Jimmy Hinton is sick and tired of so-called "inappropriate relationships" between youth pastors and teenagers.

In such a case, Hinton declares, it's not a "relationship," it's a "rape."

He's absolutely right. More on the latest case drawing his ire in a moment. But before we get to that, a little background.
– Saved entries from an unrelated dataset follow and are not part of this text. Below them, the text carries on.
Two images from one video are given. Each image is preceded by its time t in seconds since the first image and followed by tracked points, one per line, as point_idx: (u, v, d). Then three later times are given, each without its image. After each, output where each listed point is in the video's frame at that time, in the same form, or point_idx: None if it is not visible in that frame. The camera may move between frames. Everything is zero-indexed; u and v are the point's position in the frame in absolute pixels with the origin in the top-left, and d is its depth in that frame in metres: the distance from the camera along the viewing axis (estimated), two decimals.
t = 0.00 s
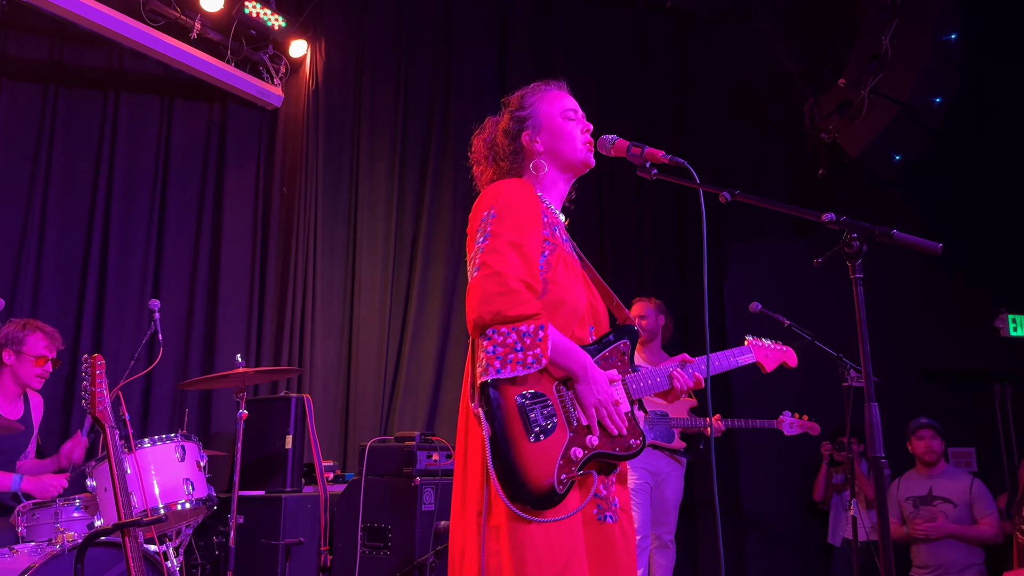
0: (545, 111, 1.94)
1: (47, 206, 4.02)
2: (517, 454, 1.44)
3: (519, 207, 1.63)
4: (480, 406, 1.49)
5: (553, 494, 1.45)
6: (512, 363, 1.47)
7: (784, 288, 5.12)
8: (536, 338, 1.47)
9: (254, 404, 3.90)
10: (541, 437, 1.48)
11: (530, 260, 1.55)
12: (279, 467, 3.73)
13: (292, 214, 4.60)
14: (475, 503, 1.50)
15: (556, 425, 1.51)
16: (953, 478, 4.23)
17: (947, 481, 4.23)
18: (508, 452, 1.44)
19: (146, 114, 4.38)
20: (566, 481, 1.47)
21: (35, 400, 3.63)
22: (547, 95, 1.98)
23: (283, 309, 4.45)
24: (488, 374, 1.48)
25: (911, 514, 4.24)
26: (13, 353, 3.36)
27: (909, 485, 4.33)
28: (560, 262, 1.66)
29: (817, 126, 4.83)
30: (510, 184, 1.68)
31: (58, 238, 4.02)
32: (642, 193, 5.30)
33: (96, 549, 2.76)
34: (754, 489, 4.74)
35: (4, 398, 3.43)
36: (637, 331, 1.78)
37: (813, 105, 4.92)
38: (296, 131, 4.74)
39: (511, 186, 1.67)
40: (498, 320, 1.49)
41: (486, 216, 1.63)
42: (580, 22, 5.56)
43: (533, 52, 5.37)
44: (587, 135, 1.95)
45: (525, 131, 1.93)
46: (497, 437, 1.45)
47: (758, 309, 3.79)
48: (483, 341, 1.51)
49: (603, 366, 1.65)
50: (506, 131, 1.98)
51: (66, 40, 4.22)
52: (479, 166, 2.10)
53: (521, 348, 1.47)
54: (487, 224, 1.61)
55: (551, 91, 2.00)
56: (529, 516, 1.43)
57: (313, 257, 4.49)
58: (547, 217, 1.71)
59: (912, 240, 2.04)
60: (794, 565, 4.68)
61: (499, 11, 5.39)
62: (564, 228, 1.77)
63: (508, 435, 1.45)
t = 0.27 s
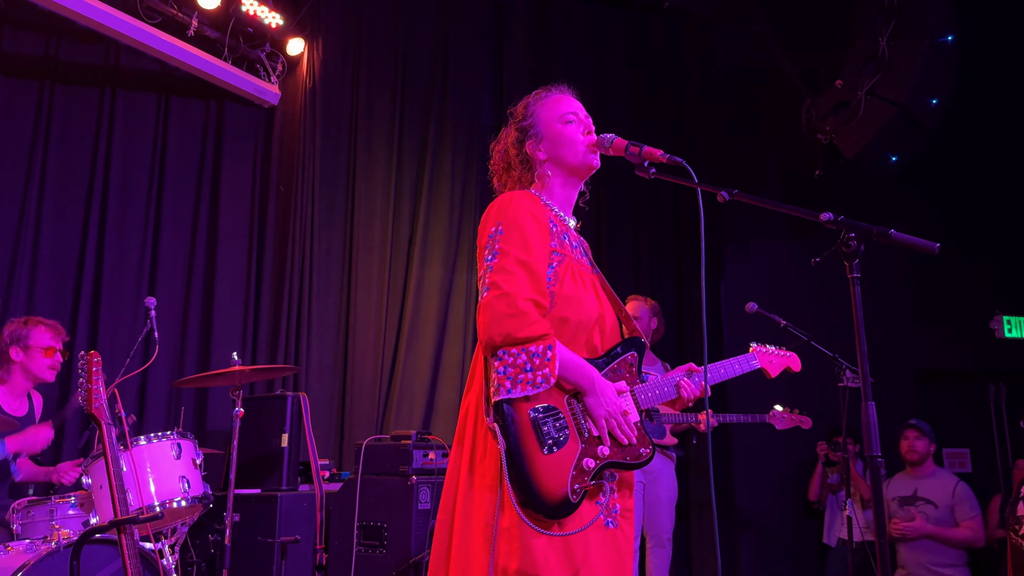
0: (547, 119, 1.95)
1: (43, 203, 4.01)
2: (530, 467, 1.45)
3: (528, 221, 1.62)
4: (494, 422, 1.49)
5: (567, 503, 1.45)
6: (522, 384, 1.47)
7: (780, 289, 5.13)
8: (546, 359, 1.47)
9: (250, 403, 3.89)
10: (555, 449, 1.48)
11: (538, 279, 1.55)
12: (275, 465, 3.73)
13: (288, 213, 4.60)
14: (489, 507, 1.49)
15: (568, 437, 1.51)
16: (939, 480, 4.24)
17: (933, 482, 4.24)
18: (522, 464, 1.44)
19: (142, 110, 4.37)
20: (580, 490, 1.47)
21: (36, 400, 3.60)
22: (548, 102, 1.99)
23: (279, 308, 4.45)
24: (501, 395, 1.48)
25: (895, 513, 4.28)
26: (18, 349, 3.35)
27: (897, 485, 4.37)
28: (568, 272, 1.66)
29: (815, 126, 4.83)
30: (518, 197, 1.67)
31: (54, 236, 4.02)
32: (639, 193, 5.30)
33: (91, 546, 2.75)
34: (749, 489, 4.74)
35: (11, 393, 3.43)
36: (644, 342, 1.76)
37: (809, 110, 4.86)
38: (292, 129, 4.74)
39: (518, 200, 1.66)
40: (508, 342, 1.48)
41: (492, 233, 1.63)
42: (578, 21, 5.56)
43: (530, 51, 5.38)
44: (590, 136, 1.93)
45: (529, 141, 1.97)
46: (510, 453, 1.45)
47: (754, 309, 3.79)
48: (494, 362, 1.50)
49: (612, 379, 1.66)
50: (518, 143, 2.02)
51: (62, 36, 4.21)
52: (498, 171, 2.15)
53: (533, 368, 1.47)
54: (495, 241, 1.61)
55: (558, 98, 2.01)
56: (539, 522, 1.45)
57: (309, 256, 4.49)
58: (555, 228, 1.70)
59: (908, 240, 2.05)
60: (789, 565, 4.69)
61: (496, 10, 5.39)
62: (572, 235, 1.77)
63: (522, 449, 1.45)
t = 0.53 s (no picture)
0: (545, 115, 1.96)
1: (39, 201, 4.00)
2: (505, 459, 1.45)
3: (510, 222, 1.67)
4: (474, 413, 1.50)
5: (538, 498, 1.43)
6: (504, 376, 1.48)
7: (777, 290, 5.13)
8: (529, 351, 1.47)
9: (246, 402, 3.89)
10: (531, 443, 1.48)
11: (520, 272, 1.58)
12: (270, 465, 3.72)
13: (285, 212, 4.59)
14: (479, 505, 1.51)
15: (547, 433, 1.50)
16: (920, 483, 4.26)
17: (914, 486, 4.26)
18: (495, 456, 1.45)
19: (140, 109, 4.36)
20: (554, 486, 1.46)
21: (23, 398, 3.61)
22: (548, 98, 2.00)
23: (276, 308, 4.44)
24: (481, 387, 1.49)
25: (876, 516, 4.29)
26: None
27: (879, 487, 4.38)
28: (553, 268, 1.69)
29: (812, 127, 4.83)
30: (500, 196, 1.72)
31: (50, 234, 4.01)
32: (636, 193, 5.30)
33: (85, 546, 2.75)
34: (745, 490, 4.75)
35: None
36: (641, 343, 1.75)
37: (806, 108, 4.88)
38: (289, 128, 4.74)
39: (498, 199, 1.71)
40: (492, 335, 1.49)
41: (474, 233, 1.67)
42: (576, 21, 5.56)
43: (529, 51, 5.38)
44: (586, 132, 1.92)
45: (529, 137, 1.98)
46: (487, 444, 1.46)
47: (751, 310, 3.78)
48: (480, 353, 1.52)
49: (602, 379, 1.63)
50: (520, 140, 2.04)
51: (59, 35, 4.20)
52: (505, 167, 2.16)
53: (514, 360, 1.48)
54: (476, 240, 1.65)
55: (558, 94, 2.01)
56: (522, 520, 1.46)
57: (306, 254, 4.49)
58: (541, 225, 1.74)
59: (903, 242, 2.04)
60: (785, 566, 4.70)
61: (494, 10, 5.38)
62: (566, 232, 1.79)
63: (498, 441, 1.46)
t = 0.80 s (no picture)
0: (541, 112, 1.95)
1: (38, 199, 4.00)
2: (489, 454, 1.44)
3: (496, 214, 1.67)
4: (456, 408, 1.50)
5: (525, 494, 1.42)
6: (485, 366, 1.48)
7: (776, 291, 5.13)
8: (512, 340, 1.48)
9: (244, 401, 3.89)
10: (516, 437, 1.47)
11: (504, 264, 1.58)
12: (268, 464, 3.72)
13: (283, 211, 4.59)
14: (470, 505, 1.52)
15: (533, 427, 1.50)
16: (913, 483, 4.28)
17: (908, 485, 4.28)
18: (480, 452, 1.44)
19: (140, 107, 4.37)
20: (540, 482, 1.45)
21: (24, 398, 3.59)
22: (547, 95, 1.99)
23: (274, 307, 4.44)
24: (464, 378, 1.49)
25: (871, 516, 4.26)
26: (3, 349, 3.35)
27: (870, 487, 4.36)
28: (543, 261, 1.69)
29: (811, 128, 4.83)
30: (486, 191, 1.72)
31: (48, 233, 4.01)
32: (635, 193, 5.30)
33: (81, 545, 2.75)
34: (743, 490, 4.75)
35: None
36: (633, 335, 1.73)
37: (806, 108, 4.90)
38: (288, 126, 4.74)
39: (486, 193, 1.71)
40: (473, 324, 1.50)
41: (461, 226, 1.68)
42: (575, 21, 5.56)
43: (528, 51, 5.38)
44: (581, 133, 1.92)
45: (524, 133, 1.97)
46: (472, 438, 1.45)
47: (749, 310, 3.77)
48: (460, 345, 1.52)
49: (592, 371, 1.62)
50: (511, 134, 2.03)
51: (58, 34, 4.20)
52: (492, 161, 2.15)
53: (496, 351, 1.48)
54: (462, 234, 1.66)
55: (555, 91, 2.00)
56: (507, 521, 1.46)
57: (305, 253, 4.49)
58: (530, 220, 1.74)
59: (899, 242, 2.04)
60: (783, 567, 4.70)
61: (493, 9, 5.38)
62: (554, 228, 1.79)
63: (481, 435, 1.45)
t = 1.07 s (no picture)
0: (541, 119, 1.94)
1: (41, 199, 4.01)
2: (495, 449, 1.41)
3: (518, 207, 1.63)
4: (461, 400, 1.47)
5: (533, 490, 1.41)
6: (492, 361, 1.45)
7: (779, 291, 5.12)
8: (519, 337, 1.44)
9: (245, 401, 3.89)
10: (523, 432, 1.44)
11: (522, 262, 1.54)
12: (269, 464, 3.72)
13: (285, 212, 4.59)
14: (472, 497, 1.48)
15: (539, 422, 1.48)
16: (915, 483, 4.28)
17: (911, 486, 4.27)
18: (488, 447, 1.41)
19: (141, 107, 4.37)
20: (548, 478, 1.43)
21: (20, 398, 3.57)
22: (542, 101, 1.98)
23: (276, 308, 4.44)
24: (470, 372, 1.46)
25: (877, 519, 4.20)
26: (4, 345, 3.35)
27: (873, 489, 4.31)
28: (561, 266, 1.65)
29: (814, 128, 4.81)
30: (512, 187, 1.68)
31: (51, 232, 4.01)
32: (637, 194, 5.30)
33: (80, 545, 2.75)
34: (746, 491, 4.74)
35: None
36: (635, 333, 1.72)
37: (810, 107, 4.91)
38: (291, 126, 4.73)
39: (513, 189, 1.68)
40: (481, 316, 1.47)
41: (481, 218, 1.64)
42: (577, 21, 5.56)
43: (531, 51, 5.38)
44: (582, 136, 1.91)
45: (526, 142, 1.96)
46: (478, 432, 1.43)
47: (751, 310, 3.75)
48: (466, 337, 1.50)
49: (594, 367, 1.61)
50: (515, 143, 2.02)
51: (61, 35, 4.20)
52: (498, 169, 2.15)
53: (505, 346, 1.45)
54: (483, 225, 1.62)
55: (553, 96, 2.00)
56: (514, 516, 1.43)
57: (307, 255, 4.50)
58: (550, 222, 1.70)
59: (897, 243, 2.03)
60: (786, 568, 4.68)
61: (496, 11, 5.38)
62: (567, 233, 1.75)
63: (488, 430, 1.42)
I first shared Hinton's story, headlined "A child molester's son shines a light," in The Christian Chronicle in January 2015:

SOMERSET, Pa. — Jimmy Hinton grew up at the feet of the wolf.
For 27 years, his father, John Wayne Hinton, proclaimed the Gospel to the sheep of the Somerset Church of Christ — a century-old congregation in this southwestern Pennsylvania coal-mining community.
“I went into ministry because of him,” said Jimmy Hinton, 35, the middle child of 11 brothers and sisters.
But three years ago, the son — who became Somerset’s preacher in 2009 — learned a horrible secret: John Hinton was a longtime child molester who had sexually abused young girls and escaped discovery for decades.
Jimmy Hinton uncovered the truth after an adult molested as a child confided in him. The Holy Spirit, he believes, drove his response. 
“I believe you,” he told the victim.
He reported his father to police and prompted an investigation that resulted in the pedophile preacher, now 65, pleading guilty to sexually assaulting and taking nude photographs of four young girls, ages 4 to 7.
While his father — inmate No. KP7163 — serves a 30- to 60-year sentence in Rockview State Prison, Jimmy Hinton works to help heal his home congregation and create awareness far beyond Somerset, a town of 6,300 about 75 miles east of Pittsburgh.